Uno dei momenti più attesi del festival è la mostra fotografica, che quest’anno ha avuto un’ospite del calibro di Roberta Bayley, a cui si deve la copertina del primo, leggendario album dei Ramones. L’esposizione, intitolata “Roberta Bayley: The Ramones, CBGB’s and New York City”, è visitabile fino al 5 luglio 2026 all’interno del MArTA (Museo Archeologico Nazionale di Taranto). La mostra offre uno straordinario viaggio visivo dentro il celebre club CBGB’s e nel Lower East Side di New York, raccontando la storia di una intera sottocultura attraverso l’obiettivo di una delle sue testimoni più importanti, che allora lavorava alla porta dell’iconico locale (il cui ingresso costava solo 2 dollari). Prima di diventare una fotografa famosa, Roberta Bayley ha lavorato a Londra nel negozio di vestiti di Malcolm McLaren e Vivienne Westwood, i creatori dei Sex Pistols. L’artista ha rivelato alla stampa che lo scatto di Joey Ramone con una tavola da surf è in assoluto la sua fotografia più popolare e richiesta, mentre, per la immagine di copertina del primo album dei Ramones, ha ricevuto solamente 125 dollari. Roberta Bayley ha invece raccontato che, una volta tramontata quella straordinaria stagione musicale e sociale, ha deciso di mettere definitivamente la macchina fotografica nel cassetto, poiché lo spirito autentico di quegli anni si era ormai spento.
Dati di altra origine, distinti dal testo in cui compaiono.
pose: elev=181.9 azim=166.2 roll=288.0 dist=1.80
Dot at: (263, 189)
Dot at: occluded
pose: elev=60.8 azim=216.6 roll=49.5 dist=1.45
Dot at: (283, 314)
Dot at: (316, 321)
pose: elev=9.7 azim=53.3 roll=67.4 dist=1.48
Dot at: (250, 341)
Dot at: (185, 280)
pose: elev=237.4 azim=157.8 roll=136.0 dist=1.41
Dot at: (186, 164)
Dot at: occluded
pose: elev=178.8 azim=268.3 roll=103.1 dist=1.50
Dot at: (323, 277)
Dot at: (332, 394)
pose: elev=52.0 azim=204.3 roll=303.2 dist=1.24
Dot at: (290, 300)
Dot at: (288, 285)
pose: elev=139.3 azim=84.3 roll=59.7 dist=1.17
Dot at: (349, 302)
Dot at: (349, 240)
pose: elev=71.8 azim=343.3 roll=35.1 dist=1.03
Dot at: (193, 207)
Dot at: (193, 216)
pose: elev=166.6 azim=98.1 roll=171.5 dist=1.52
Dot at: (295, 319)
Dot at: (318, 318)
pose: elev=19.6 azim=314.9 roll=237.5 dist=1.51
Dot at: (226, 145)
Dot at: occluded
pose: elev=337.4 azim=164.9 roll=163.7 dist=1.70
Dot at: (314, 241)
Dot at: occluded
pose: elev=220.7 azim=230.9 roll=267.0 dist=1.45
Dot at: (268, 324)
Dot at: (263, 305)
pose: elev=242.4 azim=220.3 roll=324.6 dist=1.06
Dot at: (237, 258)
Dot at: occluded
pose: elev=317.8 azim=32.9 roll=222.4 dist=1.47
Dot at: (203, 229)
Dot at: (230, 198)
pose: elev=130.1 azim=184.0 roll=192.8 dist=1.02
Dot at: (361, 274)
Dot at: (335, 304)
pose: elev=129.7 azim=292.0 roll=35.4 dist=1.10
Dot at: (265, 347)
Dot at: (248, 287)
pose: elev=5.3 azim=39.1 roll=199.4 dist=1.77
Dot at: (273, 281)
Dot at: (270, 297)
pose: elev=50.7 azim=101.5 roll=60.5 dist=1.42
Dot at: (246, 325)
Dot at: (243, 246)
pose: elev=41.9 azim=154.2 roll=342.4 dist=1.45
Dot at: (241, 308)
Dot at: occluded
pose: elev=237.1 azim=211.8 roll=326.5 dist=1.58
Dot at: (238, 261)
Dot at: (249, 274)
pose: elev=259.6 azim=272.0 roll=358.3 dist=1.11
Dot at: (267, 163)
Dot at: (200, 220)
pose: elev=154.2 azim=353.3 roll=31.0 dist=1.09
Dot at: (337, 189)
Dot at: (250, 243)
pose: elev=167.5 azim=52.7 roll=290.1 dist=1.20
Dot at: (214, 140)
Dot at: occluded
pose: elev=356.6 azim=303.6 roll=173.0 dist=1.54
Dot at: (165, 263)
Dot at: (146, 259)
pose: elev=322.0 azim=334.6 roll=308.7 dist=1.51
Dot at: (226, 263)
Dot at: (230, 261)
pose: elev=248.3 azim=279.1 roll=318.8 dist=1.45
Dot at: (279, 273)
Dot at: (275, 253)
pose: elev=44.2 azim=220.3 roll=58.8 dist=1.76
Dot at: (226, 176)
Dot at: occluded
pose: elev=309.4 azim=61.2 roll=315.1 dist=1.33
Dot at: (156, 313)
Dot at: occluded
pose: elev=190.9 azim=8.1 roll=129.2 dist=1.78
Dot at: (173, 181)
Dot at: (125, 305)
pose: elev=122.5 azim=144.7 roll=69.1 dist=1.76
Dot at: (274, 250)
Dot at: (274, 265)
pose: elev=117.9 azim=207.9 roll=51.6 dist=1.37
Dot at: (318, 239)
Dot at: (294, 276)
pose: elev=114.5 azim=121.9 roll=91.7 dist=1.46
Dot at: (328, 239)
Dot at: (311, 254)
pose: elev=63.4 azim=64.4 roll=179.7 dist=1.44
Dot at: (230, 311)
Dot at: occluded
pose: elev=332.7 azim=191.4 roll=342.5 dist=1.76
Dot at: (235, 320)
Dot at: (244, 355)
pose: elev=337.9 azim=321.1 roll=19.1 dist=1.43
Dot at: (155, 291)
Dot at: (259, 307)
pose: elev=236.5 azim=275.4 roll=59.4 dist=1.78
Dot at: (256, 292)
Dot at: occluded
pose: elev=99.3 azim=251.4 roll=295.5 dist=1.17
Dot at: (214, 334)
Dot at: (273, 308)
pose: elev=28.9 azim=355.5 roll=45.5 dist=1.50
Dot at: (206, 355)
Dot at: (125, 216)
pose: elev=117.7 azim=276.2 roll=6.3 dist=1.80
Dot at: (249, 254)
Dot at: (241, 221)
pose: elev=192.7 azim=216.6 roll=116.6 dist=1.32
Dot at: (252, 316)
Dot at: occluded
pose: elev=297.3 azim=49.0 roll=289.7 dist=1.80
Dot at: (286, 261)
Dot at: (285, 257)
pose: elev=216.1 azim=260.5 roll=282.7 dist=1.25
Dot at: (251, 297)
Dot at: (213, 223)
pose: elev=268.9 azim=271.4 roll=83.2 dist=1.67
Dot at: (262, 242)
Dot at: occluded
La fotografa ha descritto quel periodo a New York come un momento unico e irripetibile di totale libertà creativa, in cui i musicisti volevano comunicare qualcosa di originale e rivoluzionario.
“Sono contento che il Medimex ancora una volta abbia scommesso sui grandi protagonisti della storia della musica internazionale ma anche sui giovani talenti pugliesi per cui questa manifestazione deve essere un’opportunità a dimostrazione che la Regione ha voglia di investire sulle loro capacità e sul loro lavoro”, ha dichiarato il presidente della Regione Puglia, Antonio Decaro. “Medimex tornerà a Taranto dal 15 al 19 giugno 2027 – ha aggiunto Paolo Ponzio, presidente di Puglia Culture – L’ edizione appena conclusa ha confermato ancora una volta la natura più profonda della manifestazione: una piattaforma strategica per la crescita del sistema musicale pugliese e per il suo posizionamento nel più ampio scenario nazionale”. “Siamo molto soddisfatti del risultato di questa straordinaria edizione”- rivela Cesare Veronico, coordinatore artistico Medimex/Puglia Sounds – Il Medimex continua a suonare come una splendida sinfonia collettiva in cui ognuna delle persone che ci lavora, degli artisti, degli ospiti e del nostro pubblico porta la propria indispensabile nota”. La città di Taranto, troppo spesso associata esclusivamente alle ben note vicende dell’Ilva (ora ArcelorMittal), in questi giorni è tornata al centro della musica, mostrando il suo volto più bello, forte di una storia di oltre 2.700 anni.